TASKS TO COMPLETE:
**a.** Reproduce word for word the part of the blog excerpt below, starting with "And it brings" and going on through "than do worksheets.".
**b.** According to the blog excerpt below, where do the cross country runners run, given that the school has no track?
**c.** In the blog excerpt below, list every person named in the paragraph that begins "At home, our apartment complex".

However, the training could probably have been boiled down to one hour, not four (originally scheduled for five hours but I think the guy ran out of things to talk about so how they came about the five hour mark beats the hell out of me). It's a web program and was quite easy for me. I didn't need to waste almost two hours "playing around" with the little lessons and tests available. Oh well...I got paid.

And it brings up a very interesting problem. Now I have to worry about scheduling computer lab time...around everyone else that will be trying to use this fantastic system. I have to schedule all my eighth grade (and then seventh grade) sections on the same day or then it becomes a nightmare as to where one section is compared to another section--of the same class! It all comes back to incorporating technology. I want to do it--I will do it--it just now becomes a little hectic with logistics. And Nome Public Schools have more and better technology than I have seen. It's remarkable how far advanced they are and how much we have. Unfortunately, until every single student has a laptop (a great wish, I know!!), there will always be this little hassle. I'll work around it. I think kids would rather play on the computer than do worksheets.

Yesterday at school, we were on an early release schedule because we all went out to see the first cross country track meet of the season out back. It was wet and muddy and for some reason we got out at 2:00 pm and had to wait around for the buses until 3:50 pm. (Luckily, I got to go to the training at 3:00 pm, another apparent bonus to the training.) Have you ever watched a cross country track meet? We don't have a track--they run along the road that leads up to Anvil Mountain out back. You only really see them for ten seconds at a time...when they start and when they finish. So the kids were bored for almost two hours. It was like a block party in the mud.

At home, our apartment complex, the Beltz Apartments they are called locally, had a pot luck. Amy made these awesome beef barbecue sandwiches. It really feels like the dorm life here, but with kids. It's kinda neat. The kids all play in the hallways and in each other's apartments. Morgan had two of her friends from the complex sleep over last night. Madison has Lupe right across the hall. I think there are a total of less than 20 apartment units and most of us work for the school. I remember the dorms. That junior year I roomed with Britt in Heninger Hall and then the next year I was solo in Tanner Hall and Hennigar and Ortlieb were on the same floor. Here, it feels more cozy. I guess it is the factor of growing up.

Friday, September 09, 2005

Random thoughts

One of the tough things about seventh and eighth grade is that there is really no buy-in with the tough students. It's not like they need the class for credit. And remember how it all seemed so long? I remember thinking I would never get out of high school--FOUR years? Now it seemed a flash in the pan. So in eighth grade, if you were a difficult student anyway, why should you want to pass?

We sat through and cringed through the horrible movie ALEXANDER last night. When they were done making that film, doesn't anyone sit around and watch it, somebody knew, and say, "That's crap." I said in one of my previous posts that I could save Hollywood. Someone HAS to watch these stinking movies before just releasing them to us. It may have been better, but it had no focus. They portrayed probably the greatest king of all time as a little wuss. "When Alexander saw the breadth of his domain, he wept for there were no more worlds to conquer." No, he was crying because he was a little baby as portrayed in that movie. (Were they trying to show how he was getting parental approval on both sides? One day he's cool with them, the next he is spitting at them. And why, oh why did the storyline flashback and flash forward in the weirdest places?) I just don't understand the movie.

DATA EXTRACT:
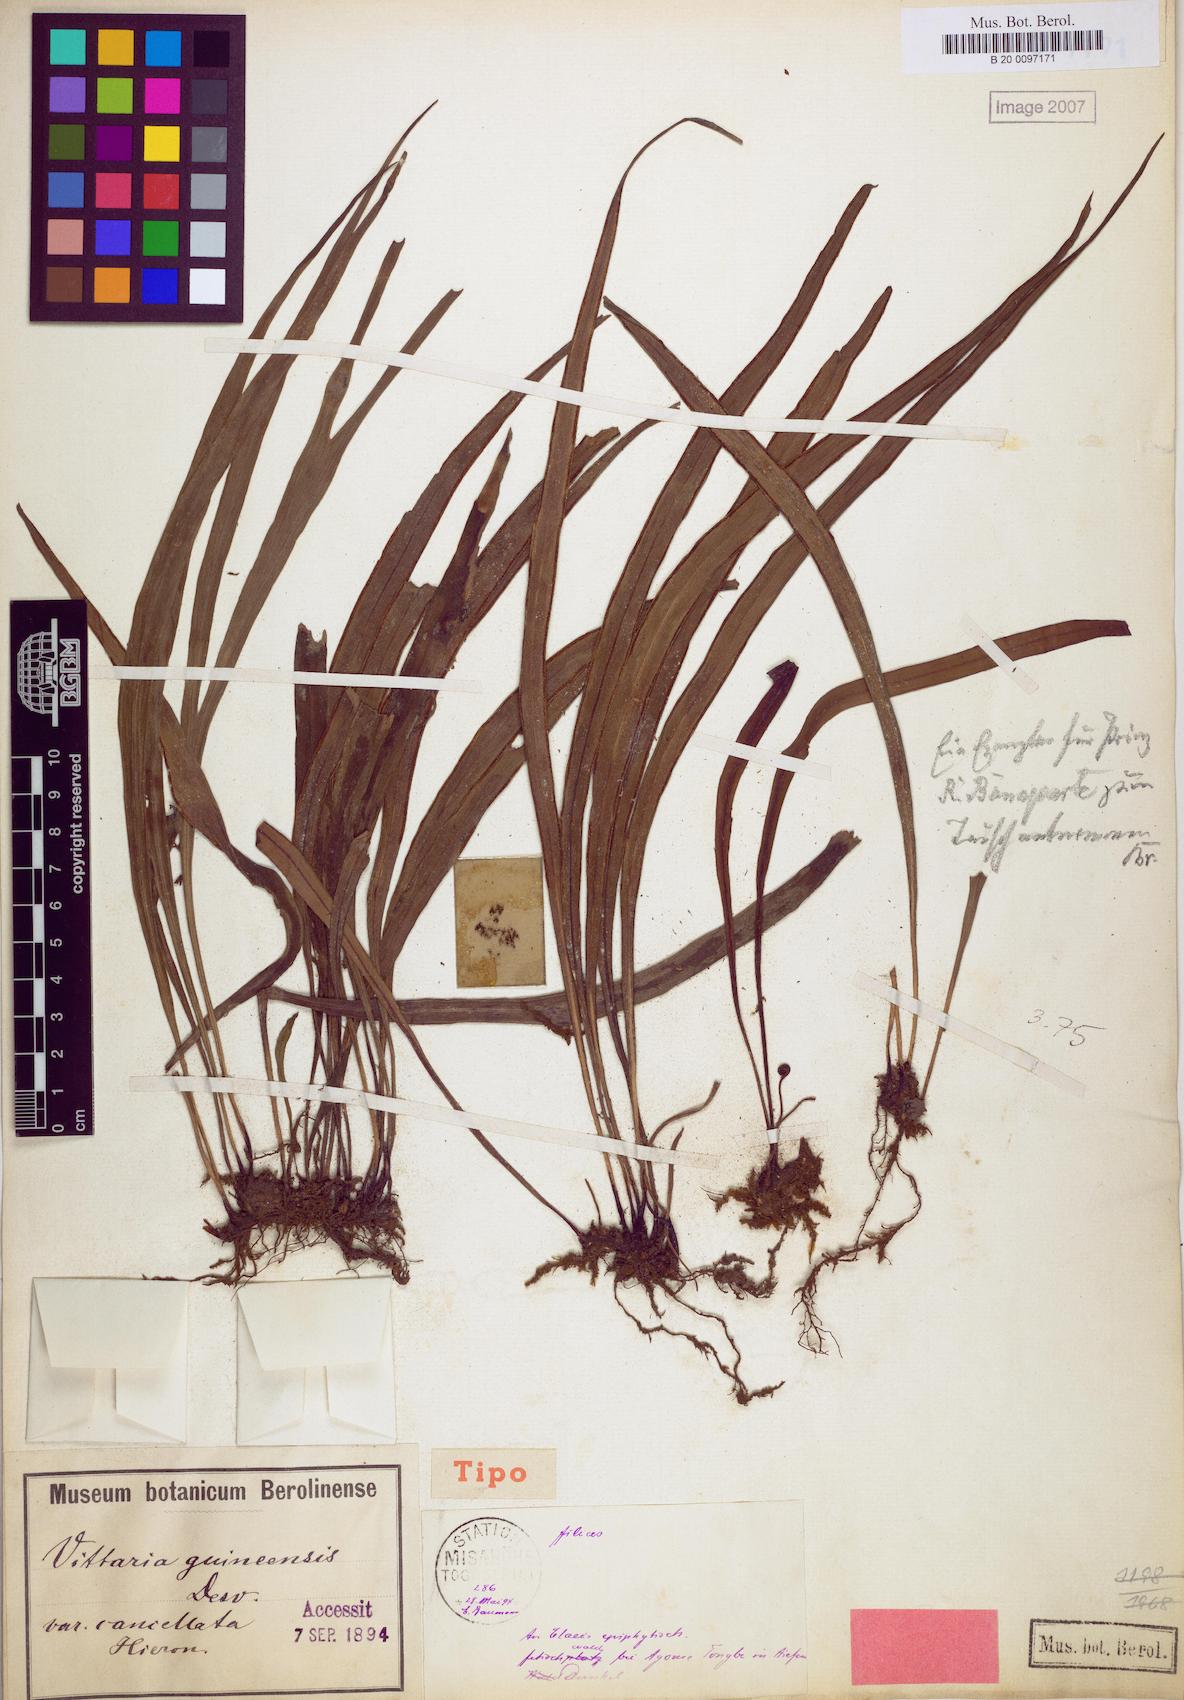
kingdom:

FINAL ANSWERS:
**a.**
And it brings up a very interesting problem. Now I have to worry about scheduling computer lab time...around everyone else that will be trying to use this fantastic system. I have to schedule all my eighth grade (and then seventh grade) sections on the same day or then it becomes a nightmare as to where one section is compared to another section--of the same class! It all comes back to incorporating technology. I want to do it--I will do it--it just now becomes a little hectic with logistics. And Nome Public Schools have more and better technology than I have seen. It's remarkable how far advanced they are and how much we have. Unfortunately, until every single student has a laptop (a great wish, I know!!), there will always be this little hassle. I'll work around it. I think kids would rather play on the computer than do worksheets.

**b.** They run along the road that leads up to Anvil Mountain out back.

**c.** Amy, Morgan, Madison, Lupe, Britt, Hennigar, Ortlieb